*Supplied passage:*
Pope Francis: Mother Teresa Canonisation Approved…

Pope Francis has approved of the second miracle of Mother Teresa, thereby clearing the way for her sainthood.  mother-teresa-quotes-12

On 15 December he received the final approval of the Congregation for the Causes of Saints meeting.

The canonisation is expected to be sometime later next year. 

Speaking to Sky News, Thomas D’Souza, the Archbishop of Kolkata, a city which Mother Teresa made her home, said: “We are very happy and overjoyed with this news, the city of Kolkata has been waiting for this day. We thank God of the great gift he bestowed on us with Mother Teresa.”

According to a statement from the Vatican, the second miracle involved a Brazilian man with a viral brain infection that resulted in multiple abscesses with triventricular hydrocephalus.

In December 2008 the patient was in a coma and dying and various treatments had been ineffective.

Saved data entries
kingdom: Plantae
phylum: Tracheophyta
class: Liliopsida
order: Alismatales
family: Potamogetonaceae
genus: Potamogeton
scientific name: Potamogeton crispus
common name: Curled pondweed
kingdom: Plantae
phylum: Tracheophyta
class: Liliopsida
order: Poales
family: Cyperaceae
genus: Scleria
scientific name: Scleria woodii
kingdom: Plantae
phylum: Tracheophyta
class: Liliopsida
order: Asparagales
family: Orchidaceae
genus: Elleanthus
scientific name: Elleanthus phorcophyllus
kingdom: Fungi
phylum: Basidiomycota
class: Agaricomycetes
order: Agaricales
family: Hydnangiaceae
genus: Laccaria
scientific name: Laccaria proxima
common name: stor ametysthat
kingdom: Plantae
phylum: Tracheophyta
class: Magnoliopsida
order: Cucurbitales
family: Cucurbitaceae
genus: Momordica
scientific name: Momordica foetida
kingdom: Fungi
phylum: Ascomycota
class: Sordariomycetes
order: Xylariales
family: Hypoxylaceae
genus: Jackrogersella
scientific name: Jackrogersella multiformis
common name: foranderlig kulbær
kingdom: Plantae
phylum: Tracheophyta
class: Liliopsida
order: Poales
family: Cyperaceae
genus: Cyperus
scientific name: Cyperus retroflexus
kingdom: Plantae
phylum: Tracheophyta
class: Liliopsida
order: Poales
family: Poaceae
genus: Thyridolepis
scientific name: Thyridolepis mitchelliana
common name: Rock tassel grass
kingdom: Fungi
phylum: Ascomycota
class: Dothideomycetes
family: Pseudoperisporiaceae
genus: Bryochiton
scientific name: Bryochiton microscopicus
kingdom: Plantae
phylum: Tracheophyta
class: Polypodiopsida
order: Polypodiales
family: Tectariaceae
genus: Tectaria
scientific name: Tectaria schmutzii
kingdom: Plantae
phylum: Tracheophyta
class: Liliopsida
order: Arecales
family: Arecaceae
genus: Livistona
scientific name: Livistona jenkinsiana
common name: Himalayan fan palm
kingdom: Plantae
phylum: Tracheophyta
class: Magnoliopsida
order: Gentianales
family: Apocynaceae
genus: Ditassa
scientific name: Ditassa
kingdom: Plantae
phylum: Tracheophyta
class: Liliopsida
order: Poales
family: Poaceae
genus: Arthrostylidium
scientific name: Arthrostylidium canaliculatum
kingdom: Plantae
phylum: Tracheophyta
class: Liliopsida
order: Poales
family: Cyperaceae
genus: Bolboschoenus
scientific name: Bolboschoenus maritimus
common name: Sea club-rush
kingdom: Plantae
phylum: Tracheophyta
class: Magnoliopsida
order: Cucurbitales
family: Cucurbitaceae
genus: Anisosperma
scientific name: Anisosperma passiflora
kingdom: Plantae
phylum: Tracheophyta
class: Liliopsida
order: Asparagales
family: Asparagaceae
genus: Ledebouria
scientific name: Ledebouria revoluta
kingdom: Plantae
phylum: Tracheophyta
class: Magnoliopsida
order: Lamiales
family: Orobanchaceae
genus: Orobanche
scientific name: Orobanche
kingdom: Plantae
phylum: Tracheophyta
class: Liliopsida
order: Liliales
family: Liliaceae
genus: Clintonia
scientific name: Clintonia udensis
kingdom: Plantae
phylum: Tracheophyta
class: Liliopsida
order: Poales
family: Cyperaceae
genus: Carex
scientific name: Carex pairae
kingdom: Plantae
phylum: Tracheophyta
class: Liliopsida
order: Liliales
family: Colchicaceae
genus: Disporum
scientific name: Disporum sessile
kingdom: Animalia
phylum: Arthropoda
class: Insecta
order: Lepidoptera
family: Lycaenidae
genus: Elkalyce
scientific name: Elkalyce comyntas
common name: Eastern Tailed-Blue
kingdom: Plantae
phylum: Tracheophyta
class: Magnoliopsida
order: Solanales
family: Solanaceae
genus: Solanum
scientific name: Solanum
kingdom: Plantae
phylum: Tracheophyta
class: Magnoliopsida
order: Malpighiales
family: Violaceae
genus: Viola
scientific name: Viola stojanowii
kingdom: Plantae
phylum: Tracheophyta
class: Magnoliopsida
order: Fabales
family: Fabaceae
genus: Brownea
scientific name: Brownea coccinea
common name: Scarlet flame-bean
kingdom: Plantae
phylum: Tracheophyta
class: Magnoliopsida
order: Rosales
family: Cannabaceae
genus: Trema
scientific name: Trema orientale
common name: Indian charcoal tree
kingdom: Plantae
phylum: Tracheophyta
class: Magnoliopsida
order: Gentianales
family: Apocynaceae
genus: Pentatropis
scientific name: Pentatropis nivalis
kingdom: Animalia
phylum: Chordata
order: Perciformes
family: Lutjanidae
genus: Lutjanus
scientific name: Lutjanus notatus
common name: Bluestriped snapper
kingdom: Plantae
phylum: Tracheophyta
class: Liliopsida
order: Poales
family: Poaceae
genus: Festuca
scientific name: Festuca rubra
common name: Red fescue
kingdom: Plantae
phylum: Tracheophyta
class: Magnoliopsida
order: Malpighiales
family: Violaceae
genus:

*Tasks:*
a) In the article on Mother Teresa's canonisation, what illness did the Brazilian man involved in the second miracle have?
b) Continue the article on Mother Teresa's canonisation, picking up after its final sentence.
The rows are separate material, apart from the article on Mother Teresa's canonisation.

*Results for the exercise:*
a) A viral brain infection that resulted in multiple abscesses with triventricular hydrocephalus.

b)
The patient’s wife is said to have continuously sought the intercession of Mother Teresa for her husband

He was wheeled into the operating theatre for emergency surgery at 18:10 on 9 December 2008 .

At the same time, his wife went to her church and along with the pastor begged Mother Teresa for the cure of her dying husband.

At 18:40 the neurosurgeon returned to the operating room and found the patient inexplicably awake and without pain.

He asked the doctor: “What I am doing here?”

The next morning he was examined, fully awake and without any headache.

On 10 September this year, the medical commission voted unanimously that his cure was inexplicable in the light of current medical knowledge.

The man, now completely healed, resumed his work as a mechanical engineer without any particular limitation.  Source

Comment

Is this latest canonisation to be welcomed? Mother Teresa was certainly keen to help the poor, and was enthusiastic about making the world a better place: to her credit, she spoke out clearly against abortion, even in the presence of politicians. The miracle recounted above seems pretty convincing. Is all of that enough for canonisation? Should we be celebrating?